Updating Player Usage Charts

posted Apr 3, 2016, 3:48 PM by Robert Vollman
Why are the Hockey Abstract player usage charts out of date, and when will they be updated?

As explained right below the title on those charts, the data comes from the Behind the Net website. Robb Tufts routinely gets an updated copy of the data from Behind the Net, and updates and formats the Tableau visualization in question, which is a product of his own design and programming (though I like to think that I've had some influence). However, there have been no updates in almost two months.

So why isn't the data on Behind the Net being updated?

All of the data for Behind the Net, and virtually every other hockey stats website out there, comes directly from parsing the NHL's game files. You may remember that the NHL re-designed its website February 1, right? Well, that affected the location and format of those data files, which "broke" some of the automated feeds.

Since then, some developers have had the opportunity to update the programming behind their own hockey stats website to reflect these changes, but that's not always feasible. It takes a lot of time to design these websites, and everyone is doing it as a spare-time hobby, on a volunteer basis. 

You can usually count on people to find the spare time at some point in the summer, but mid-season format changes are a great way to submarine most of the websites that are being managed by people with families and full-time jobs.

Can I get the data somewhere else in the mean time?

Not at the moment, no, not all of it. 

Player usage charts use three primary pieces of information; Relative Corsi (aka shot attempts, SAT), zone start percentages, and quality of competition. The first two are available in a number of different places in one form or another, but not quality of competition.

What is quality of competition? 

Essentially, we know roughly how many minutes and seconds that every player has spent on the ice against every single opponent, based on information contained in the NHL game files. You can estimate the average level of competition a player faces by using that information to calculate a weighted average of his opponents for a particular statistic. For example, you could use scoring rate, plus/minus, ice time, or whatever you want.

For these player usage charts, a player's quality of competition is based on the weighted average of his opponents Relative Corsi (which is simply the team's shot attempt differential per 60 minutes when that player is on the ice, minus the same thing when he's not).

This particular variation of quality of competition is only available at Behind the Net, nowhere else. In fact, this statistic was innovated by Gabriel Desjardins himself, who runs Behind the Net. In double fact, unless Hockey Analysis or some other now-defunct website beat him by a narrow margin, I believe that Behind the Net was also the first website of any kind to provide information like Corsi, zone start percentages, and quality of competition. 

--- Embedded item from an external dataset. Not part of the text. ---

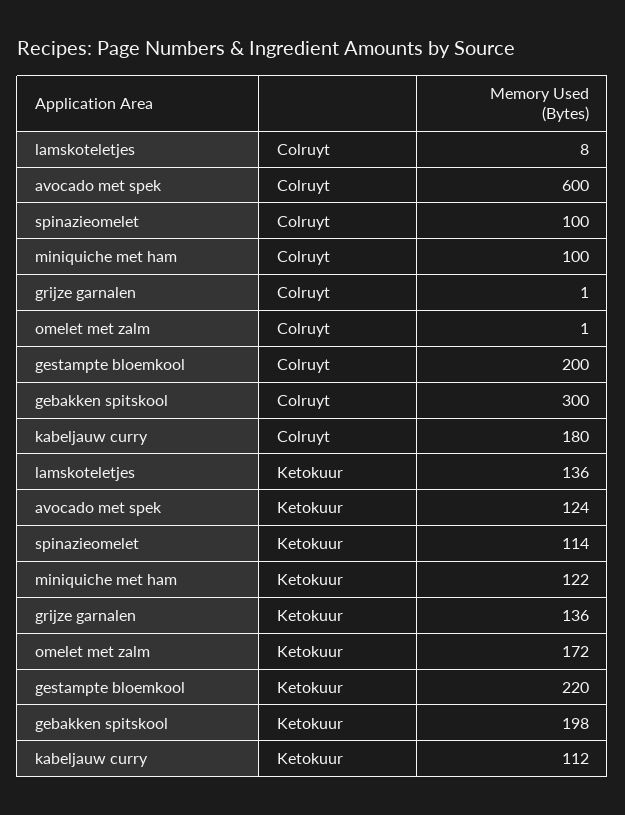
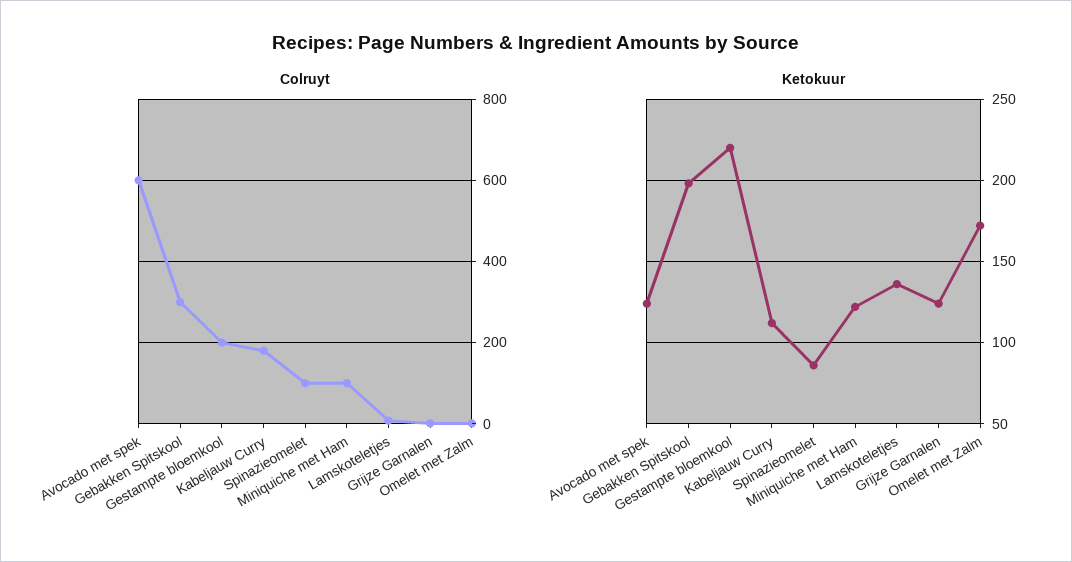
Ketokuur, spinazieomelet: 114 -> 85
Ketokuur, grijze garnalen: 136 -> 125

Can you parse the data and calculate it yourself?

Wow, no. I know how to do it, but that's a lot of work, and I have my hands full as it is.

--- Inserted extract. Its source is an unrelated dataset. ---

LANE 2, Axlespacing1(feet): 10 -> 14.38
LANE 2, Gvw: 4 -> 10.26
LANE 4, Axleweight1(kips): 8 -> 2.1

Ok, how about someone else?

Robb Tufts has chatted with a few other developers to see if anyone else has plans to add this statistic to their website, and has contemplated doing it himself, but everybody is stretched on time. 

The fact that this statistic has existed for years, and that so many websites have come and gone in that time without including quality of competition, means that I wouldn't count on it happening any time soon.

How about using one of the other variations of quality of competition?

There is one possibility. War on Ice has a variation of quality of competition (and teammates) that's based on the weighted average ice time of a player's opponents, instead of on Relative Corsi. It was an idea first advanced a few years ago by Eric Tulsky, now of the Carolina Hurricanes.

Both versions produce very similar results. The only real difference is that sometimes the best players don't get the most ice time. In such cases, the time-based variation will slightly favour those players who are taking on the big-name, big-minute players, while the original Corsi-based version will slightly favour those taking on the most effective players, whether they're on the top lines or not. 

However, the differences between them are almost negligible, and the substitute is perfectly satisfactory.

Even if we went this route, there are a few problems. First, it would take time to program the player usage charts to get the data from somewhere else. Furthermore, such a change would be redundant, since War on Ice already has a player usage chart tool of its own, which does indeed use the time-based version of quality of competition.

Finally, the designers of War on Ice have been hired by NHL teams, Andrew Thomas and Alexandra Mandrycky by the Minnesota Wild, and Sam Ventura by the Pittsburgh Penguins. As such, the website is no longer being maintained, and may some day disappear altogether, just like Extra Skater disappeared when Darryl Metcalf was hired by the Toronto Maple Leafs in August, 2014.

So what should we do?

Be patient. The player usage charts aren't likely to be updated in a timely manner, but they will be updated. Eventually, Gabriel Desjardins will have time to update Behind the Net, or someone else will add his metric to their website, or some other solution will present itself.

In the mean time, use the War on Ice player usage charts, stay tuned for updates, and remember the importance of supporting those who create these innovations and/or who make them available to others. In Desjardins' case, his favourite charity is Education in Need for El Salvador, and in my case, I appreciate all book sales.